İkincisi, o çamur atma yönteminin en büyük ustası, AKP ve yandaş medyası... Ergenekon denilen soruşturma kapsamında bugüne kadar atılan iftiraların haddi hesabı yok. Başbakan iftiralara karşı bu kadar duyarlıysa, önce onun âlâsını yapan gazetelere bir göz atsın...
     
Üçüncüsü, sağda ya da solda olsun, bütün haysiyetsiz siyasetçilerin başvurduğu iftira yöntemini sadece komünizmle ilişkilendirmek, karalama değil de nedir? 

*** 
      
AKP’nin seçim stratejisinin en ilginç maddelerinden birisi de, “Vatandaşla mümkün olduğu kadar yüz yüze gelin,” taktiği... Bunu bir de, “Hemşehrilerinizin sorunlarını ve ihtiyaçlarını belirleyin,” önerisi ile birlikte düşününce, acı acı gülesi geliyor insanın...
      
Çünkü kitapçığa çok önemli bir tavsiyeyi eklemeyi unutmuşlar... Belediye başkan adaylarını, “Sakın ha, sorunu hakkında yakınan vatandaşı ‘Ananı da al git!’ diyerek kovmayın,” diye uyarmaları gerekmez miydi?
     
Çalışma arkadaşlarınız ve muhataplarınıza karşı ilgili, nazik, ölçülü ve saygılı davranın,” diye öneride bulunuyorlar, ama bunların tam tersini yapan yine kendi genel başkanları...

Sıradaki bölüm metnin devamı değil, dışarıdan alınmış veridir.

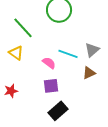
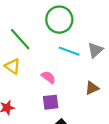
gray triangle: (92, 50) -> (95, 50), moved
cyan line: (68, 54) -> (69, 51), moved

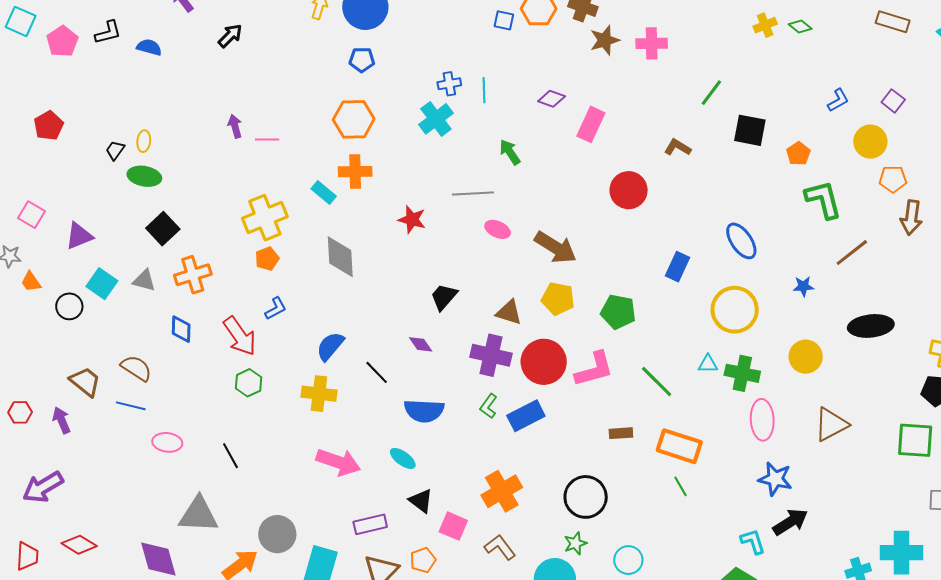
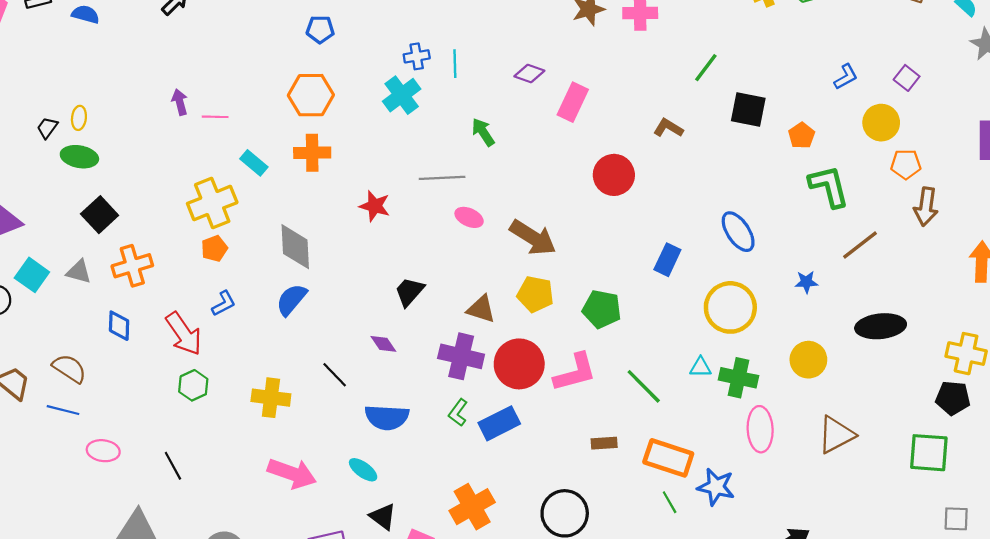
cyan rectangle: (324, 192) -> (254, 163), moved
blue semicircle: (330, 346) -> (291, 300), moved
blue star: (775, 479) -> (716, 487), moved

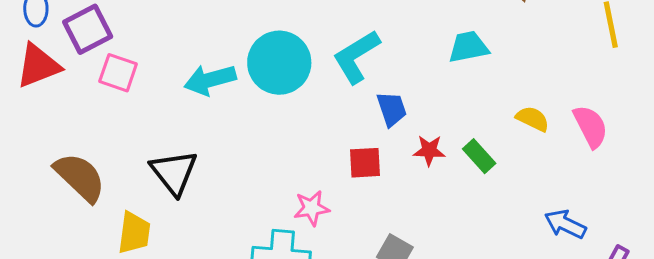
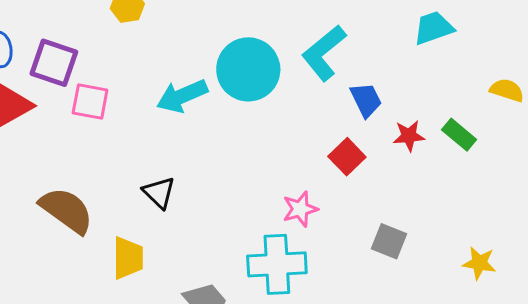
purple square: (88, 29) -> (54, 63), turned -36
red square: (365, 163) -> (347, 157), turned -33
black triangle: (174, 172) -> (159, 193), size x0.7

Daha geçen gün Sinop’taki tünel açılışında megaboard bağlantısı kurulamayınca, yanına gelen görevliyi “Beni küfrettireceksiniz!” diyerek azarlayan da Erdoğan’dı...
   
Bana göre, AKP yetkililerinin yapması gereken basit: Kavga çıkarmaması ve kibar olması konusunda Erdoğan’ı acilen uyarmak... Ve de tek kelimelik şu duyuruyu bütün örgüte dağıtmak: “Tayyipleşmeyin...” ya da “No doing an Erdoğan!”